2022-05-05 13:44:26

by Holger Hoffstätte

[permalink] [raw]
Subject: Re: [PATCH] net: atlantic: always deep reset on pm op, fixing null deref regression

On 2022-05-05 00:06, Manuel Ullmann wrote:
> From a3eccd32c618fe4b4f5c537cd83ba5611149623e Mon Sep 17 00:00:00 2001
> Date: Wed, 4 May 2022 21:30:44 +0200
>
> The impact of this regression is the same for resume that I saw on
> thaw: the kernel hangs and nothing except SysRq rebooting can be done.
>
> The null deref occurs at the same position as on thaw.
> BUG: kernel NULL pointer dereference
> RIP: aq_ring_rx_fill+0xcf/0x210 [atlantic]
>
> Fixes regression in cbe6c3a8f8f4 ("net: atlantic: invert deep par in
> pm functions, preventing null derefs"), where I disabled deep pm
> resets in suspend and resume, trying to make sense of the
> atl_resume_common deep parameter in the first place.
>
> It turns out, that atlantic always has to deep reset on pm operations
> and the parameter is useless.
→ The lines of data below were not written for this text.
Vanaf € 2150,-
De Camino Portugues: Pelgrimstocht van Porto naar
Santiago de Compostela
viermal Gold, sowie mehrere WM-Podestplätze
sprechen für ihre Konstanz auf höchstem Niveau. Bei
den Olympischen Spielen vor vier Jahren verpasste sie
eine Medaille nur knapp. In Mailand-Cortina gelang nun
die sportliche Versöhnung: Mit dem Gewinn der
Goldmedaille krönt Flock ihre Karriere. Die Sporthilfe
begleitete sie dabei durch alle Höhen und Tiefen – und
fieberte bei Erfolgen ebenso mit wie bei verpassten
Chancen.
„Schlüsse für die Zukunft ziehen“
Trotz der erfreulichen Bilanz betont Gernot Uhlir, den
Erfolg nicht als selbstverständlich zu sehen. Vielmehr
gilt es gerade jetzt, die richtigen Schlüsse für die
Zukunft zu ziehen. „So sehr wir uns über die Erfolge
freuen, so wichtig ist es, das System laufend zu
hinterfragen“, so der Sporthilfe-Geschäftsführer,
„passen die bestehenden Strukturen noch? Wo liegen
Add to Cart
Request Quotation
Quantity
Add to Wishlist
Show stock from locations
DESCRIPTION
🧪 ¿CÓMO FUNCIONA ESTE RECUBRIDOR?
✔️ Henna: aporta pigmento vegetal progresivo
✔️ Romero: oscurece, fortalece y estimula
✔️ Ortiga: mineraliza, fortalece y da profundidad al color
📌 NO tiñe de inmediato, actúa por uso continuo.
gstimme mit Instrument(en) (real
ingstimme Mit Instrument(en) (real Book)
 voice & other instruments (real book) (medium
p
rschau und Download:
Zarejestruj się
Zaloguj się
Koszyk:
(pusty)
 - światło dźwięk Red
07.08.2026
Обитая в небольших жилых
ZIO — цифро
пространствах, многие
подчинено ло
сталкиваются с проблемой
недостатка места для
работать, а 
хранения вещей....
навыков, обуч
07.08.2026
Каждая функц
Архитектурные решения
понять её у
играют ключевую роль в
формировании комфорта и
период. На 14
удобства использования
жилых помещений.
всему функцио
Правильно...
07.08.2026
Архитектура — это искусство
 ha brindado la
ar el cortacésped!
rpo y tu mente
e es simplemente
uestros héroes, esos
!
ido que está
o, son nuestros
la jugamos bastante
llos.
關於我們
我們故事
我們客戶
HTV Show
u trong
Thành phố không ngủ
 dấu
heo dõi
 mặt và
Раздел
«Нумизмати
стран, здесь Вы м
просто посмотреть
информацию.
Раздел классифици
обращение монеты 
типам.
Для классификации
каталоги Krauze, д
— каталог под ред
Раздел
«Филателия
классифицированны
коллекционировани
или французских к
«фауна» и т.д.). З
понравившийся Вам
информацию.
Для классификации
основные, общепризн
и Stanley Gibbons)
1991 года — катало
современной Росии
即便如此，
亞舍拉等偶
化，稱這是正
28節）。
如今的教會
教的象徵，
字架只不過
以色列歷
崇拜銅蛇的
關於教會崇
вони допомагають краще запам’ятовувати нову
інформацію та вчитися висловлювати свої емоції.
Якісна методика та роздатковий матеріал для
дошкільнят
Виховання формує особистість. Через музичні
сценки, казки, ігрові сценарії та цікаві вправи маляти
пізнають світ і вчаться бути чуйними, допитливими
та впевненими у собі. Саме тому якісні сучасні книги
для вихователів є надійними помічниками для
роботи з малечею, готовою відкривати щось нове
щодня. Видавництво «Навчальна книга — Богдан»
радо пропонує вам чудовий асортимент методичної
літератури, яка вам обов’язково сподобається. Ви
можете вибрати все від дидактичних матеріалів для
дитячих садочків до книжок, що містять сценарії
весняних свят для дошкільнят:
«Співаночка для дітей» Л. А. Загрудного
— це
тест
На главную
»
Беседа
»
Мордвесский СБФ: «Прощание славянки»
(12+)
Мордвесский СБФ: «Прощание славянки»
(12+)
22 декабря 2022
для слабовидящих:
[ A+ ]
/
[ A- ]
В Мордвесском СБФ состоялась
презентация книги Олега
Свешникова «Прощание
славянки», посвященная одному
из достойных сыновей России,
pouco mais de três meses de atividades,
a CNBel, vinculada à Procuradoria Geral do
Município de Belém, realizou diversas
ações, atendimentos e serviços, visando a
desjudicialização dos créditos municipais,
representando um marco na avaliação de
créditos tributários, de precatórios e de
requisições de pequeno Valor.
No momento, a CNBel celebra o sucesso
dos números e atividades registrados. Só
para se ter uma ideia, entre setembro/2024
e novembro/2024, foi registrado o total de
Even though I expected that and tested
> resume, I screwed up by kexec-rebooting into an unpatched kernel, thus
> missing the breakage.
>
> This fixup obsoletes the deep parameter of atl_resume_common, but I
> leave the cleanup for the maintainers to post to mainline.
>
> PS: I'm very sorry for this regression.
>
> Fixes: cbe6c3a8f8f4315b96e46e1a1c70393c06d95a4c
> Link: https://lore.kernel.org/regressions/9-Ehc_xXSwdXcvZqKD5aSqsqeNj5Izco4MYEwnx5cySXVEc9-x_WC4C3kAoCqNTi-H38frroUK17iobNVnkLtW36V6VWGSQEOHXhmVMm5iQ=@protonmail.com/
> Reported-by: Jordan Leppert <[email protected]>
> Reported-by: Holger Hoffstätte <[email protected]>
> CC: <[email protected]> # 5.17.5
> CC: <[email protected]> # 5.15.36
> CC: <[email protected]> # 5.10.113
> Signed-off-by: Manuel ULlmann <[email protected]>
> ---
> drivers/net/ethernet/aquantia/atlantic/aq_pci_func.c | 4 ++--
> 1 file changed, 2 insertions(+), 2 deletions(-)
>
> diff --git a/drivers/net/ethernet/aquantia/atlantic/aq_pci_func.c b/drivers/net/ethernet/aquantia/atlantic/aq_pci_func.c
> index 3a529ee8c834..831833911a52 100644
> --- a/drivers/net/ethernet/aquantia/atlantic/aq_pci_func.c
> +++ b/drivers/net/ethernet/aquantia/atlantic/aq_pci_func.c
> @@ -449,7 +449,7 @@ static int aq_pm_freeze(struct device *dev)
>
> static int aq_pm_suspend_poweroff(struct device *dev)
> {
> - return aq_suspend_common(dev, false);
> + return aq_suspend_common(dev, true);
> }
>
> static int aq_pm_thaw(struct device *dev)
> @@ -459,7 +459,7 @@ static int aq_pm_thaw(struct device *dev)
>
> static int aq_pm_resume_restore(struct device *dev)
> {
> - return atl_resume_common(dev, false);
> + return atl_resume_common(dev, true);
> }
>
> static const struct dev_pm_ops aq_pm_ops = {
>
> base-commit: 672c0c5173427e6b3e2a9bbb7be51ceeec78093a
>

As mentioned in the discusson thread this reliably restores resume
for me, so:

Tested-by: Holger Hoffstätte <[email protected]>

Thanks!
Holger